The Government is considering radical measures as burial grounds fill up and crematoria are increasingly under scrutiny because the fumes produced by burning bodies contribute to environmental pollution.
Led by Harriet Harman, ministers have launched a concerted effort to find a solution. With options shrinking, the Government has turned its attention to the possibility of "boiling" bodies down to a handful of dust.
While it is hardly what is traditionally described as "a good send-off", "resomation" can at least claim to be kinder to the planet than some traditional ways of disposing of the dead. The process, developed in the United States, speeds up decomposition by immersing bodies in a solution of water and potassium hydroxide and heating to 150C (302F). More than 1,100 people in the US have already opted for resomation.
British pioneers of the practice claim it is "an environmentally responsible, flameless, water-based 'biocremation' process which sympathetically returns the body to its constituent elements".
The body enters the "resomator" – named after the Greek for "rebirth of the human body" – in a silk coffin and leaves as white bone ash, which is then returned to relatives.
Water Resomation Ltd, based in Glasgow, has talked to up to 15 local authorities that are struggling to find other ways of handling their dead. But because resomation is not accredited as a legal option for corpse disposal in the UK, the firm has struggled to convince the Government to let it begin its work in earnest.
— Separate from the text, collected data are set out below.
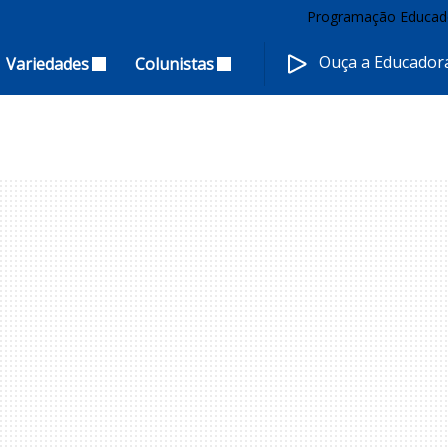
Programação Educad
Ouça a Educado
Variedades
Colunistas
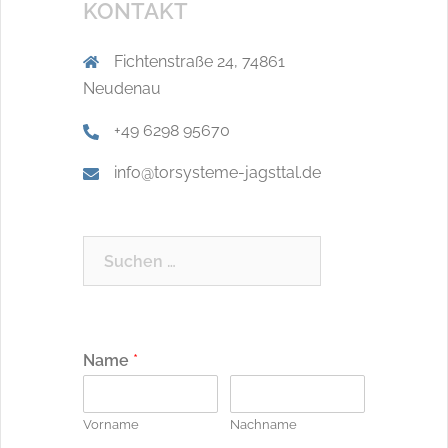
KONTAKT
Fichtenstraße 24, 74861
Neudenau
+49 6298 95670
info@torsysteme-jagsttal.de
Name
*
Vorname
Nachname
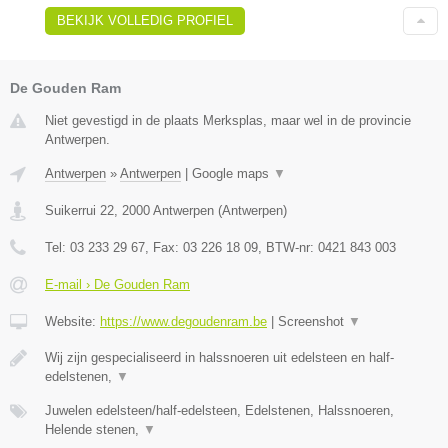
BEKIJK VOLLEDIG PROFIEL
De Gouden Ram
Niet gevestigd in de plaats Merksplas, maar wel in de provincie
Antwerpen.
Antwerpen
»
Antwerpen
|
Google maps
▼
Suikerrui 22
,
2000
Antwerpen
(
Antwerpen
)
Tel:
03 233 29 67
, Fax:
03 226 18 09
, BTW-nr:
0421 843 003
E-mail › De Gouden Ram
Website:
https://www.degoudenram.be
|
Screenshot
▼
Wij zijn gespecialiseerd in halssnoeren uit edelsteen en half-
edelstenen,
▼
Juwelen edelsteen/half-edelsteen, Edelstenen, Halssnoeren,
Helende stenen,
▼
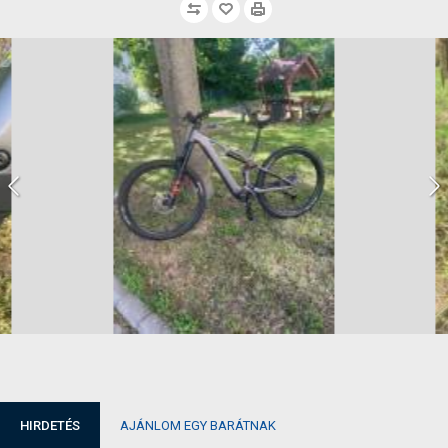
HIRDETÉS
AJÁNLOM EGY BARÁTNAK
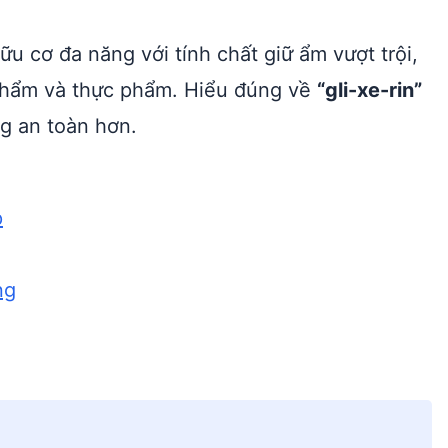
hữu cơ đa năng với tính chất giữ ẩm vượt trội,
phẩm và thực phẩm. Hiểu đúng về
“gli-xe-rin”
g an toàn hơn.
p
ng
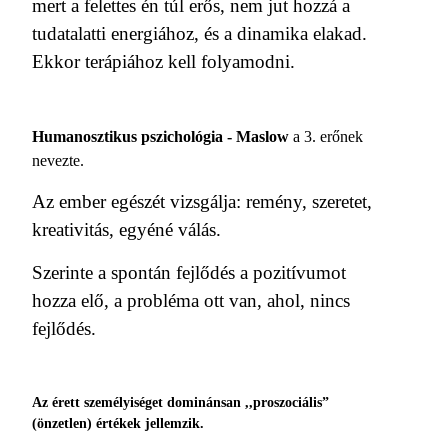
mert a felettes én túl erős, nem jut hozzá a
tudatalatti energiához, és a dinamika elakad.
Ekkor terápiához kell folyamodni.
Humanosztikus pszichológia - Maslow
a 3. erőnek
nevezte.
Az ember egészét vizsgálja: remény, szeretet,
kreativitás, egyéné válás.
Szerinte a spontán fejlődés a pozitívumot
hozza elő, a probléma ott van, ahol, nincs
fejlődés.
Az érett személyiséget dominánsan ,,proszociális”
(önzetlen) értékek jellemzik.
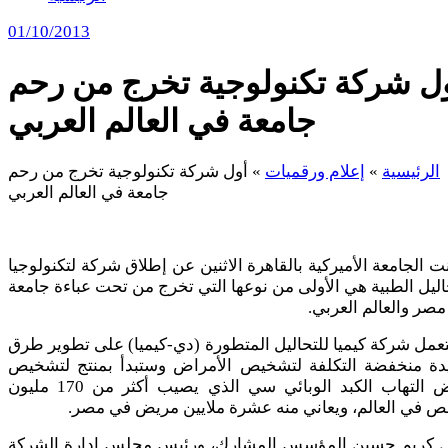
01/10/2013
ل شركة تكنولوجية تخرج من رحم
جامعة في العالم العربي
الرئيسية
»
إعلام ورقميات
»
أول شركة تكنولوجية تخرج من رحم
جامعة في العالم العربي
ت الجامعة الأميركية بالقاهرة الاثنين عن إطلاق شركة لتكنولوجيا
اليل الطبية هي الأولى من نوعها التي تخرج من تحت عباءة جامعة
صر والعالم العربي.
مل شركة كيميا للتحاليل المتطورة (دي-كيميا) على تطوير طرق
دة منخفضة التكلفة لتشخيص الأمراض وستبدأ بمنتج لتشخيص
مرض التهاب الكبد الوبائي سي الذي يصيب أكثر من 170 مليون
 في العالم، ويعاني منه عشرة ملايين مريض في مصر.
ل كريم حسين المؤسس المشارك، ورئيس مجلس إدارة الشركة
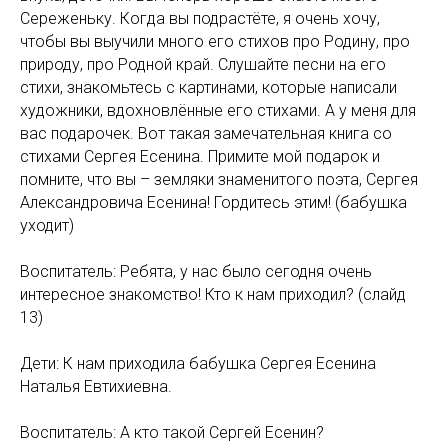
Сереженьку. Когда вы подрастёте, я очень хочу,
чтобы вы выучили много его стихов про Родину, про
природу, про Родной край. Слушайте песни на его
стихи, знакомьтесь с картинами, которые написали
художники, вдохновлённые его стихами. А у меня для
вас подарочек. Вот такая замечательная книга со
стихами Сергея Есенина. Примите мой подарок и
помните, что вы – земляки знаменитого поэта, Сергея
Александровича Есенина! Гордитесь этим! (бабушка
уходит)
Воспитатель: Ребята, у нас было сегодня очень
интересное знакомство! Кто к нам приходил? (слайд
13)
Дети: К нам приходила бабушка Сергея Есенина
Наталья Евтихиевна.
Воспитатель: А кто такой Сергей Есенин?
Until now. "We are... aware of the growing interest in resomation as an alternative method of disposal," said Bridget Prentice, a justice minister, in response to an inquiry about the new technology in the House of Commons last week. "In view of this interest we are giving consideration to the representations that have already been made to us and are exploring how best to engage more widely on this issue."
The Independent on Sunday understands that the Government is in advanced legal discussions over how resomation could be licensed.
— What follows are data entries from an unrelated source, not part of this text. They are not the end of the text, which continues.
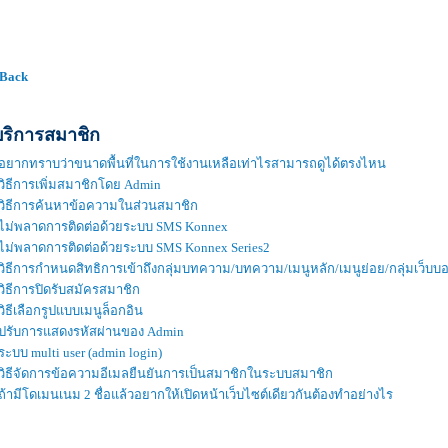
 Back
บริการสมาชิก
อยากทราบว่าขนาดพื้นที่ในการใช้งานเหลือเท่าไรสามารถดูได้ตรงไหน
วิธีการเพิ่มสมาชิกโดย Admin
วิธีการค้นหาข้อความในส่วนสมาชิก
ไม่พลาดการติดต่อด้วยระบบ SMS Konnex
ไม่พลาดการติดต่อด้วยระบบ SMS Konnex Series2
วิธีการกำหนดสิทธิการเข้าถึงกลุ่มบทความ/บทความ/เมนูหลัก/เมนูย่อย/กลุ่มเว็บบอร์
วิธีการปิดรับสมัครสมาชิก
วิธีเลือกรูปแบบเมนูล็อกอิน
ปรับการแสดงรหัสผ่านของ Admin
ระบบ multi user (admin login)
วิธีจัดการข้อความอีเมลยืนยันการเป็นสมาชิกในระบบสมาชิก
ถ้ามีโดเมนเนม 2 ชื่อแล้วอยากให้เปิดหน้าเว็บไซต์เดียวกันต้องทำอย่างไร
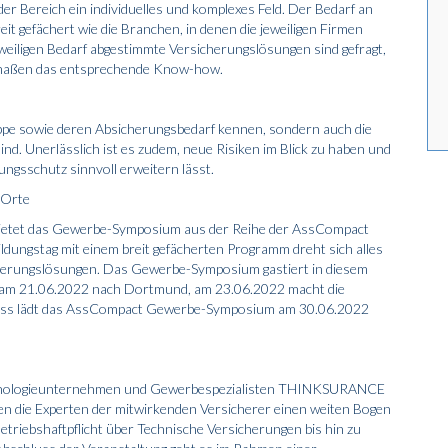
der Bereich ein individuelles und komplexes Feld. Der Bedarf an
eit gefächert wie die Branchen, in denen die jeweiligen Firmen
eweiligen Bedarf abgestimmte Versicherungslösungen sind gefragt,
ermaßen das entsprechende Know-how.
ruppe sowie deren Absicherungsbedarf kennen, sondern auch die
ind. Unerlässlich ist es zudem, neue Risiken im Blick zu haben und
ungsschutz sinnvoll erweitern lässt.
 Orte
, bietet das Gewerbe-Symposium aus der Reihe der AssCompact
dungstag mit einem breit gefächerten Programm dreht sich alles
erungslösungen. Das Gewerbe-Symposium gastiert in diesem
 es am 21.06.2022 nach Dortmund, am 23.06.2022 macht die
hluss lädt das AssCompact Gewerbe-Symposium am 30.06.2022
echnologieunternehmen und Gewerbespezialisten THINKSURANCE
nen die Experten der mitwirkenden Versicherer einen weiten Bogen
triebshaftpflicht über Technische Versicherungen bis hin zu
"I am encouraged that the Government is moving in our direction," said Sandy Sullivan, Water Resomation's managing director. "The Government has spoken to the [funeral] industry and knows that they are very supportive."
He added: "Cremation takes up to two hours to dispose of one body. We think we can do it in two hours, but we are telling people we can do it in three hours. Anything better than that will be a bonus – it would amount to three for the price of two."
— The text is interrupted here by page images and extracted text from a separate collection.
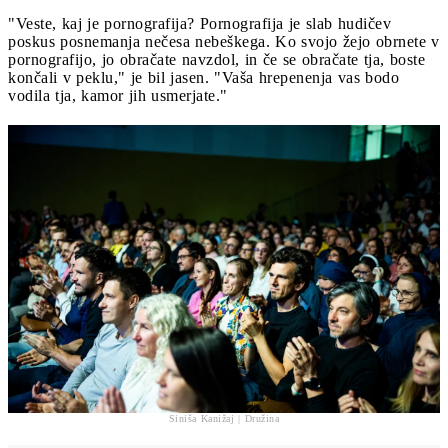
"Veste, kaj je pornografija? Pornografija je slab hudičev
poskus posnemanja nečesa nebeškega. Ko svojo žejo obrnete v
pornografijo, jo obračate navzdol, in če se obračate tja, boste
končali v peklu," je bil jasen. "Vaša hrepenenja vas bodo
vodila tja, kamor jih usmerjate."
Siniša Kanižaj | Družina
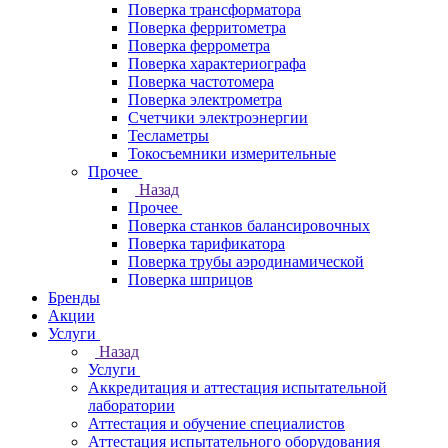
Поверка трансформатора
Поверка ферритометра
Поверка феррометра
Поверка характериографа
Поверка частотомера
Поверка электрометра
Счетчики электроэнергии
Тесламетры
Токосъемники измерительные
Прочее
Назад
Прочее
Поверка станков балансировочных
Поверка тарификатора
Поверка трубы аэродинамической
Поверка шприцов
Бренды
Акции
Услуги
Назад
Услуги
Аккредитация и аттестация испытательной
лаборатории
Аттестация и обучение специалистов
Аттестация испытательного оборудования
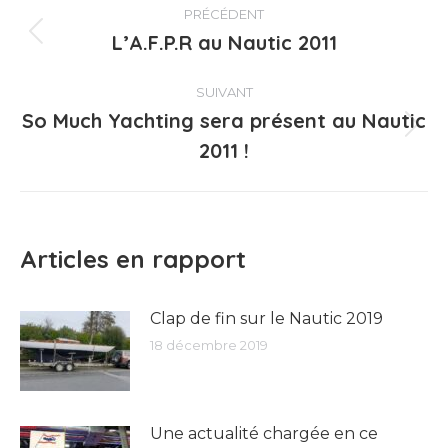
PRÉCÉDENT
article
L’A.F.P.R au Nautic 2011
Article
précédent
:
SUIVANT
So Much Yachting sera présent au Nautic
Article
2011 !
suivant
:
Articles en rapport
Clap de fin sur le Nautic 2019
18 décembre 2019
Une actualité chargée en ce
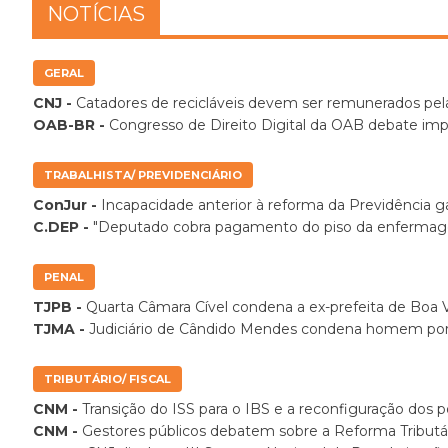
NOTÍCIAS
GERAL
CNJ -
Catadores de recicláveis devem ser remunerados pela
OAB-BR -
Congresso de Direito Digital da OAB debate imp
TRABALHISTA/ PREVIDENCIÁRIO
ConJur -
Incapacidade anterior à reforma da Previdência 
C.DEP -
"Deputado cobra pagamento do piso da enfermagem 
PENAL
TJPB -
Quarta Câmara Cível condena a ex-prefeita de Boa V
TJMA -
Judiciário de Cândido Mendes condena homem por in
TRIBUTÁRIO/ FISCAL
CNM -
Transição do ISS para o IBS e a reconfiguração dos
CNM -
Gestores públicos debatem sobre a Reforma Tribut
The scheme could provide much-needed help for a growing problem. Local councils are advised that, at two burials per grave, an acre of land will accommodate only 2,000 corpses over a 70-year period, meaning that the biggest cities are quickly running out of cemetery space. In Greater London, half the graveyards are full and remaining capacity is disappearing at a rate of 10,000 interments per year.
A report from the Commons environment committee seven years ago railed at the "sheer magnitude of the problems facing our cemeteries" – and said the Government's handling of the crisis was "inexcusable".
Funeral rites: Many ways to rest in peace
Cremation: Became the favoured option more than 40 years ago; now seven out of 10 corpses are disposed of at crematoria. But complaints over CO2 emissions and the mercury in dental fillings, as well as the huge amounts of energy needed, have raised serious questions.
Lift and deepen: As justice minister last year, Harriet Harman allowed the deepening of 100-year-old graves to make room for up to three more coffins.
burial standing up: The Ministry of Justice's investigation of the burial crisis also saw the potential for corpses to be interred vertically to maximise plot space.
aeration: A number of cemeteries are planning to drive poles into older graves to allow more air in and speed decomposition. Plots could then be reused more quickly.
promession: Local authorities are investigating a "freeze-drying" procedure, where bodies are dipped in liquid nitrogen and vibrated for 60 seconds until they shatter into powder.
resomation: The early leader in the new generation of "human disposal" options. The body is placed in a resomator, and submerged in water and alkali at 150C. In three hours, it turns to liquid and soft calcium dust.